Looks like you can drill a few extra holes there in that PCB to swap it for a bunch of smaller caps...

EDIT: I see a 100uF 50V cap on the output as well....
Hi, I eventually got around to finding the switching freqency, with a little trial and error:
An externally hosted image should be here but it was not working when we last tested it.

(apologies for the poor pic)
I measured the voltage on one of the legs of the biggest IC. I think it's either 66KHz or 132KHz, which I think is higher than the Meanwell SMPS, and it seems to sound a little nicer with this SMPS, but there is very little in it.

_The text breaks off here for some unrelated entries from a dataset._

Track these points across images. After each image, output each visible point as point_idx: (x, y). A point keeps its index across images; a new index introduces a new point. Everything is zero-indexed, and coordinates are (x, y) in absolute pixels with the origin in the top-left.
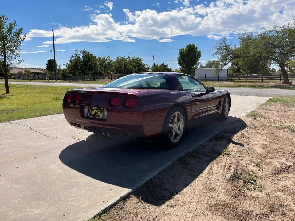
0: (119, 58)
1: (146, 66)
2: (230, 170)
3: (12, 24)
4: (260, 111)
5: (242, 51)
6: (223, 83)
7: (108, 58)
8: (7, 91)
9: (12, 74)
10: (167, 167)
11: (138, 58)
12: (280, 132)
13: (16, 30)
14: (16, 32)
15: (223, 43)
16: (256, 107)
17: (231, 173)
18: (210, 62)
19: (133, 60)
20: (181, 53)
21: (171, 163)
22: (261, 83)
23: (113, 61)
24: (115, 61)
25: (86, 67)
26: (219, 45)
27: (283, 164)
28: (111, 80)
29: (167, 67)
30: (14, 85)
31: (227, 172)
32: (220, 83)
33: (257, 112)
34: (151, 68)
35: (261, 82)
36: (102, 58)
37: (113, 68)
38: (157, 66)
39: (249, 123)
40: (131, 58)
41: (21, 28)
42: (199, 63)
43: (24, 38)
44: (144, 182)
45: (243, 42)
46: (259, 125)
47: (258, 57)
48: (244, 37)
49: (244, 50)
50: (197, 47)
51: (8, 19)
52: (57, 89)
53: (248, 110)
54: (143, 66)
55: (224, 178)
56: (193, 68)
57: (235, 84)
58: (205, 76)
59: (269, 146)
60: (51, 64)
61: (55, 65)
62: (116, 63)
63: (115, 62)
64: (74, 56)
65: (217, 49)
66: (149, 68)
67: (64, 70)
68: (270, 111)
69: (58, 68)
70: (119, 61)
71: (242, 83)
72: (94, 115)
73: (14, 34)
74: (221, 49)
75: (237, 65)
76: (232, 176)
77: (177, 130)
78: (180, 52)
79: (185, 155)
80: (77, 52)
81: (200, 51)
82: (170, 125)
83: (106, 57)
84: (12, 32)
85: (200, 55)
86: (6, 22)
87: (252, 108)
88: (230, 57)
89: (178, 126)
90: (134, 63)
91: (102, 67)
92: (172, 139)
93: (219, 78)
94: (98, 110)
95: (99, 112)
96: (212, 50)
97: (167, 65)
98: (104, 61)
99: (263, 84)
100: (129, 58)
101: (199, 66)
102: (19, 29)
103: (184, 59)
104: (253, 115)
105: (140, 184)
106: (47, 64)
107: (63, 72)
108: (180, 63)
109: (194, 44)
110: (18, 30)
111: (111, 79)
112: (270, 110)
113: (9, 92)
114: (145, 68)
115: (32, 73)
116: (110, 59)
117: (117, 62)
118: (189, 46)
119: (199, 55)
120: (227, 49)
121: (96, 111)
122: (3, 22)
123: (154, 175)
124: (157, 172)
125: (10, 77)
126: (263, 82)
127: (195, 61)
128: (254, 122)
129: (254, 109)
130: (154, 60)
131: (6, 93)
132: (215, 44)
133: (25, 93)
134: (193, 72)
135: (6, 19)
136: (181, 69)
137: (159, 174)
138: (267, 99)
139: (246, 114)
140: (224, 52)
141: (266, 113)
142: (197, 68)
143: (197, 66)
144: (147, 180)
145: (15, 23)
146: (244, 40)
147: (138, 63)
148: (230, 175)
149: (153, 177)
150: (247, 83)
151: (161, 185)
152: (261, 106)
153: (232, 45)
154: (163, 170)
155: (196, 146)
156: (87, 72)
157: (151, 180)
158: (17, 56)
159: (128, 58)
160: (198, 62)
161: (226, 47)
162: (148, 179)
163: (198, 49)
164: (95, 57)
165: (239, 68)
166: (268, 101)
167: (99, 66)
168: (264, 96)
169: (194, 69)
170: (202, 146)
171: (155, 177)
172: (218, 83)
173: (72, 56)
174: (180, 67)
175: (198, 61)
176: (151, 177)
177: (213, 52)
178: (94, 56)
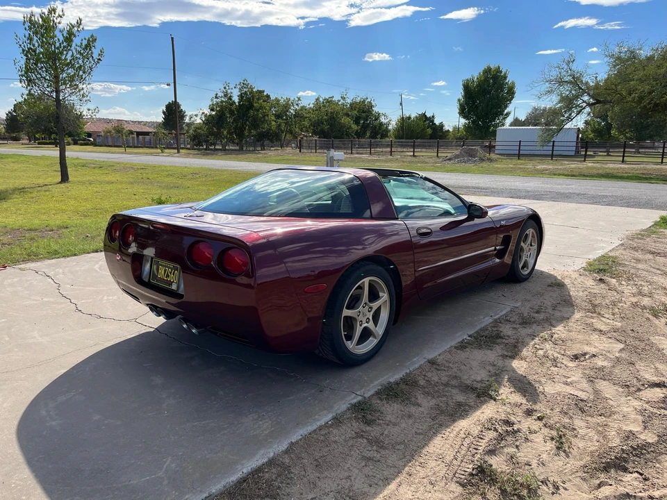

I'm not really familiar with SMPS's in the same way that I'm familiar with linear PSU's, but am I right in thinking adding too much capacitance would be a bad idea? Are there any calculations or formulas I can use to work out a good figure to aim for?

Right now my plans are to leave the SMPS alone, and have the Sure board with 3000uF of capacitance, so around 4000uF of capacitance in total... I guess thing should be more than enough assuming the switching frequency is 60KHz+?
 
(Anecdotal: I'm running a pair of 41Hz Amp11's at 20V without any heatsink at all. They have been running like that for at least half a year. No trouble at all. ... I can't imagine why the Sure needs a fan on the heatsink.

By which I mean: The fan is probably not needed at all. Except in a very cramped and closed enclosure.
 
Failures

(Anecdotal: I'm running a pair of 41Hz Amp11's at 20V without any heatsink at all. They have been running like that for at least half a year. No trouble at all. ... I can't imagine why the Sure needs a fan on the heatsink.

By which I mean: The fan is probably not needed at all. Except in a very cramped and closed enclosure.
That's weird because the 4X100 thread reports numerous failures due to the warped piggyback board not allowing a close seating of the heatsink to the outside two chips. And, Sure went to the fan after first selling the 2X100 with a small fanless heatsink and having some failures when used with voltages beyond 24v. I am hoping to run the newest version heatsink without the fan because they do pollute the critical 5v supply unless you install another dedicated supply. I have some amps in the box but haven't tried it. I will measure the temp and report back. I have been wondering if Sure's biggest problems were caused by the thick rubber adhesive they used to use to glue the heatsinks on with which they have gone away from on the newest heatsink.